Exporters are facing significant shrinkage in their working capital under the new system which is restricting their ability to take in new orders, said a World Bank Report on Challenges of the Goods and Service Tax (GST) implementation in India. The report suggested that reducing the cash flow burden on exporters and reducing cases of refunds would require immediate policy interventions. A Goods and Services Tax in a federal structure by very nature is complex. The GST system in India tries to minimize the complexity by applying a common base and rate across the country. It suggested that the government could reduce the compliance burden on SMEs by providing a longer transition period for them to be part of the full GST requirements. Economic impact of the new system will last for at least a few months until businesses can comply with the new system. The additional cost of compliance and the higher tax compliance is likely to render some marginal businesses unviable which would have real economic impact on investment and jobs. In the interim, the government would need to take additional measures to address these issues of potential slowdown to the economy and minimize any additional compliance burdens on businesses especially SMEs. Highlighting the issues faced in GST implementation, the report elaborated that these include onerous requirements on businesses on collecting and reporting transaction-wise date onto the electronic portal for all businesses with turnover over 7.5 million rupees a year. Issues also arise due to identification of the goods and services with a HSN code to arrive at the correct tax rate to apply. Exporters who earlier had benefited from tax exemptions on their inputs are now required to pay taxes on inputs up front and claim their refunds after filing of tax returns.

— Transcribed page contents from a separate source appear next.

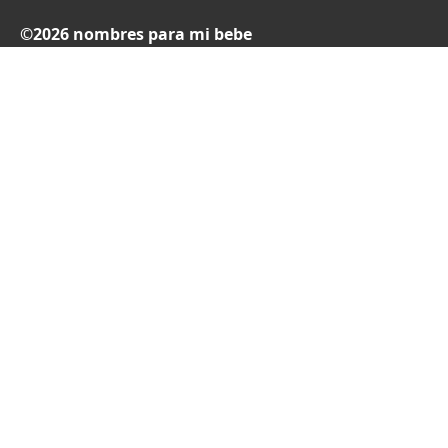
©2026 nombres para mi bebe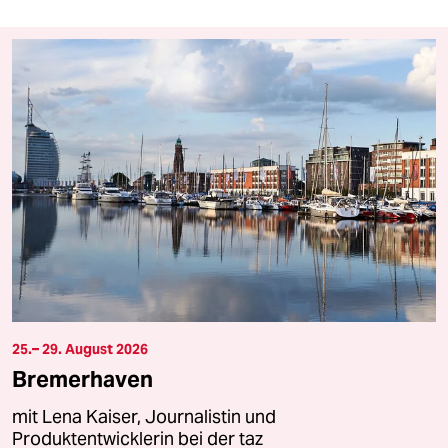
25.– 29. August 2026
Bremerhaven
mit Lena Kaiser, Journalistin und
Produktentwicklerin bei der taz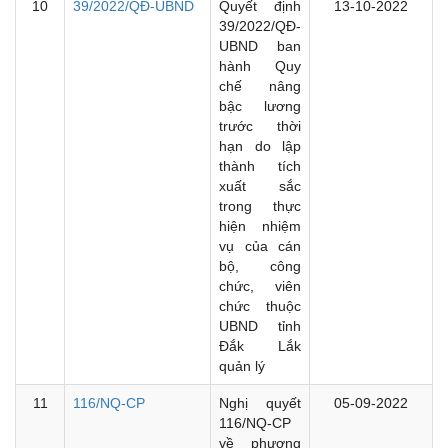
10
39/2022/QĐ-UBND
Quyết định
13-10-2022
39/2022/QĐ-
UBND ban
hành Quy
chế nâng
bậc lương
trước thời
hạn do lập
thành tích
xuất sắc
trong thực
hiện nhiệm
vụ của cán
bộ, công
chức, viên
chức thuộc
UBND tỉnh
Đắk Lắk
quản lý
11
116/NQ-CP
Nghị quyết
05-09-2022
116/NQ-CP
về phương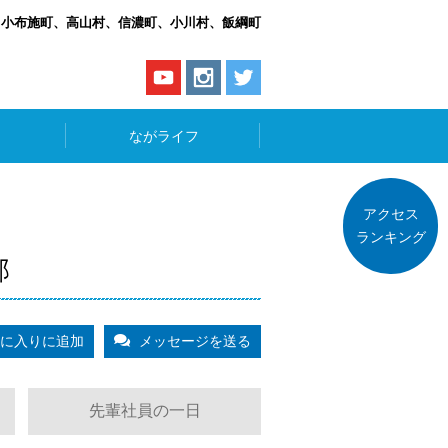
、小布施町、高山村、信濃町、小川村、飯綱町
ながライフ
アクセス
ランキング
部
に入りに追加
メッセージを送る
先輩社員の一日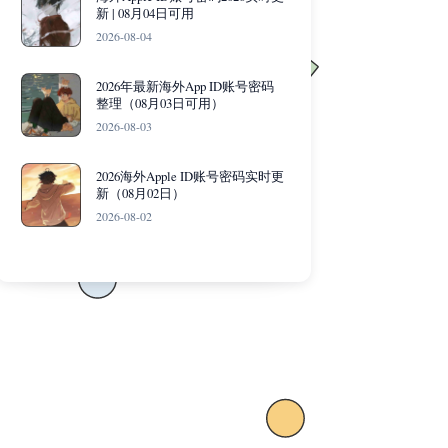
新 | 08月04日可用
2026-08-04
2026年最新海外App ID账号密码
整理（08月03日可用）
2026-08-03
2026海外Apple ID账号密码实时更
新（08月02日）
2026-08-02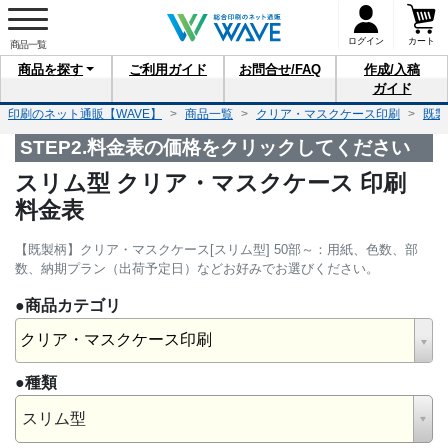
ログイン
カート
商品を
探す
ご利用
ガイド
お問合せ
/FAQ
作成/入稿
ガイド
印刷のネット通販【WAVE】
商品一覧
クリア・マスクケース印刷
既製
STEP2.料金表の価格をクリックしてください
スリム型 クリア・マスクケース 印刷
料金表
【既製柄】クリア・マスクケース[スリム型] 50部～：用紙、色数、部
数、納期プラン（出荷予定日）などお好みでお選びください。
●商品カテゴリ
クリア・マスクケース印刷
●種類
スリム型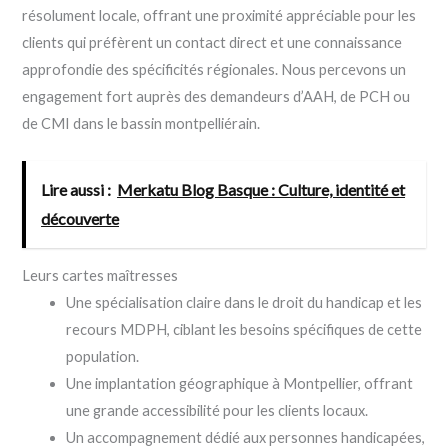
résolument locale, offrant une proximité appréciable pour les
clients qui préfèrent un contact direct et une connaissance
approfondie des spécificités régionales. Nous percevons un
engagement fort auprès des demandeurs d’AAH, de PCH ou
de CMI dans le bassin montpelliérain.
Lire aussi :
Merkatu Blog Basque : Culture, identité et
découverte
Leurs cartes maîtresses
Une spécialisation claire dans le droit du handicap et les
recours MDPH, ciblant les besoins spécifiques de cette
population.
Une implantation géographique à Montpellier, offrant
une grande accessibilité pour les clients locaux.
Un accompagnement dédié aux personnes handicapées,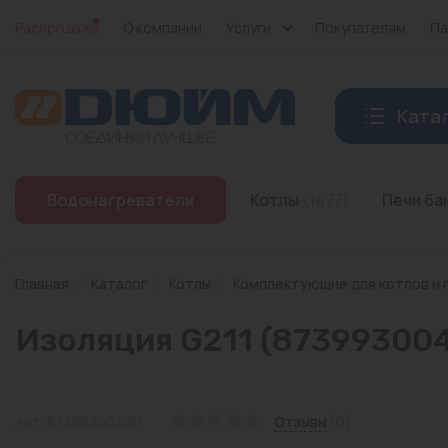
Распродажа
О компании
Услуги
Покупателям
Па
Ката
Котлы
Водонагреватели
Котлы
(1477)
Печи б
Печи банные
Дымоходы
Главная
/
Каталог
/
Котлы
/
Комплектующие для котлов и 
Трубы
Изоляция G211 (87399300
Насосы
Баки и емкости
Арт: 87399300490
Отзывы
(0)
Бойлеры косвенного нагрева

Exporters are required to also collect tax on exports as it were a domestic sale if they do not have a Letter of Undertaking or Bond. This is putting pressure on the working capital of small exporters, said the World Bank report. Highlighting the potential ways to address the issues faced by businesses on the implementation of the GST, the World Bank’s report suggested allowing longer period for filing of tax returns such as quarterly filing; supporting taxpayer assistance like the Tax Return Preparer Scheme for Income Tax; Introducing a GST suspension regime for small exporters; Allowing automatic refunds for certain categories of exporters using a risk based approach; Moving to fewer tax rates to address the issue of classification and refunds; Postponing the introduction of the e-way bill until the system stabilizes; and Clarifying to taxpayers the administration of the GST by the dual Central and State Tax Administrations. In the medium to long term two additional steps could be contemplated to address this issue:
Allow suspension of VAT for exporters who source their inputs from exports. This reduces the burden on exporters as otherwise tax is paid to the treasury on imports only to reclaim it on exports. Such a system addresses their cash flow problems that the current system has created. Move to a single rate of VAT which addresses multiple issues including refunds as well as difficulties in classification of sales under the various rates mentioned above.